Why Do I Need To Be Aware Of Braille?
Two hundred years ago, a blind French boy, Louis Braille invented a writing system for blind people, which is used until today, and named Braille after him. Braille letters consist of six dots, the number of dots and their combination make a Braille character. This system is widely used by blind people.
While technology is enhancing, and documents are available electronically, there is still a need for Braille documents. Certain things cannot be communicated electronically, and there is also nothing like holding and reading a real book without being wired. In addition, the ability of being able to read certain things provides people with independence.
Let's look at a couple of common examples. Most likely you have seen little dots around the elevator buttons or on the ATM machine. These dots (Braille digits) ensure that blind people will arrive to the right floor or will be able to withdraw the right amount of money.
Ok, ask the questions you always wanted to ask, or just never got the convincing answer for: why are there Braille signs in the parking garage or on the drive through ATM?

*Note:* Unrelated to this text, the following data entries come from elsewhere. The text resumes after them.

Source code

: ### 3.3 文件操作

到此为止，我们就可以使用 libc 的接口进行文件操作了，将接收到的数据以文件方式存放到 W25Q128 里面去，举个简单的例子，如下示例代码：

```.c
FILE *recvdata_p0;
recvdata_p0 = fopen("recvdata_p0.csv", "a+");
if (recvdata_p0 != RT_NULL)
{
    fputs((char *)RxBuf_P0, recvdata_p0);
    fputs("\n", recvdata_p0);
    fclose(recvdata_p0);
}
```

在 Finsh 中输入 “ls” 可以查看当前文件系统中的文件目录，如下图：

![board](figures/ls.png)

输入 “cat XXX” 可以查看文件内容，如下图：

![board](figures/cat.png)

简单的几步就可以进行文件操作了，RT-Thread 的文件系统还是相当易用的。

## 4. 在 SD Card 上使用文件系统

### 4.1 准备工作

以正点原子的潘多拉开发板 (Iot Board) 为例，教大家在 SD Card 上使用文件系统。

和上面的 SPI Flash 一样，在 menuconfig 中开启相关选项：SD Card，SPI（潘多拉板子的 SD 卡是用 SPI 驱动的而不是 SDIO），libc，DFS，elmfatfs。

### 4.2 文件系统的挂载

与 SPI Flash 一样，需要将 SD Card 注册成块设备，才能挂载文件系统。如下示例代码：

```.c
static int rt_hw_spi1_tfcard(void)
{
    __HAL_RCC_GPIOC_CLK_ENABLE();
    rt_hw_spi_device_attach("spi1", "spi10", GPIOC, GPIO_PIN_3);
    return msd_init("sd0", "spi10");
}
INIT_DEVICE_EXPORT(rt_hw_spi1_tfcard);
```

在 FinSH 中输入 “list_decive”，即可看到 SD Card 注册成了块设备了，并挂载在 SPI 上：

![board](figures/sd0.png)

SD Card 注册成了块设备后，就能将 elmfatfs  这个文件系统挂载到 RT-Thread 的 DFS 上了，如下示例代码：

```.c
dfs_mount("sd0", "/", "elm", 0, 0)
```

Certainly blind people do not drive by these ATMs after they pull out of the parking garage. However, recently all new elevators and ATMs are equipped with Braille. It is much more cost effective to produce the same type of signs everywhere than having to worry about answering the above questions. Besides, parking garages are normally connected with the rest of the building, and it is not fun to get lost among cars.
But there are other instances when Braille is important. If you are not a Braille reader, it still makes sense to consider offering Braille materials to your employees or customers. Let's assume you distribute a handout when you make a presentation. Blind people in your audience will not be able to read it, but if you ask during the registration if anybody has any special accommodation requests or if people need documents in alternative formats, you might come across people who will request Braille.
When you offer complex documentations with tables and charts, it is much harder to interpret it with a screen reader than being able to feel the entire page at the same time and make orientation easier. It is a good idea to provide these documents in Braille if requested.
Braille also enhances confidential communication. Many banks offer bank statements in Braille. Before the case was that blind people had to ask others to read their confidential printed materials. While it is possible to find trustworthy people, how would you like to be dependent on your neighbor to read your pay statement or your medical records?
If you know anybody who is blind, it is very kind and courteous to send Braille greeting cards to them. If you send regular printed cards, maybe they have to pay somebody to read it.
Once you become famous about offering or not offering Braille materials, you can be sure information travels fast. Unfortunately, even at this age, some service providers still do not fully consider customizing their services to people with disabilities. Thus, once these people find the service which is just right for them, their spread the news in their communities. It is not uncommon that blind people started flooding a restaurant based on one recommendation, which found that the staff provides accurate descriptions, they have a Braille menu, and the waiters will inform people when changes are made on the table.
When Braille is used, it can make a big difference. Louis Braille has definitely made life much easier to people who are blind. At Even Grounds, we wanted to remember Braille's birthday in a very special way. We decided to start offering Braille production services to complement our accessibility work, and to provide an alternative format to those who prefer reading it.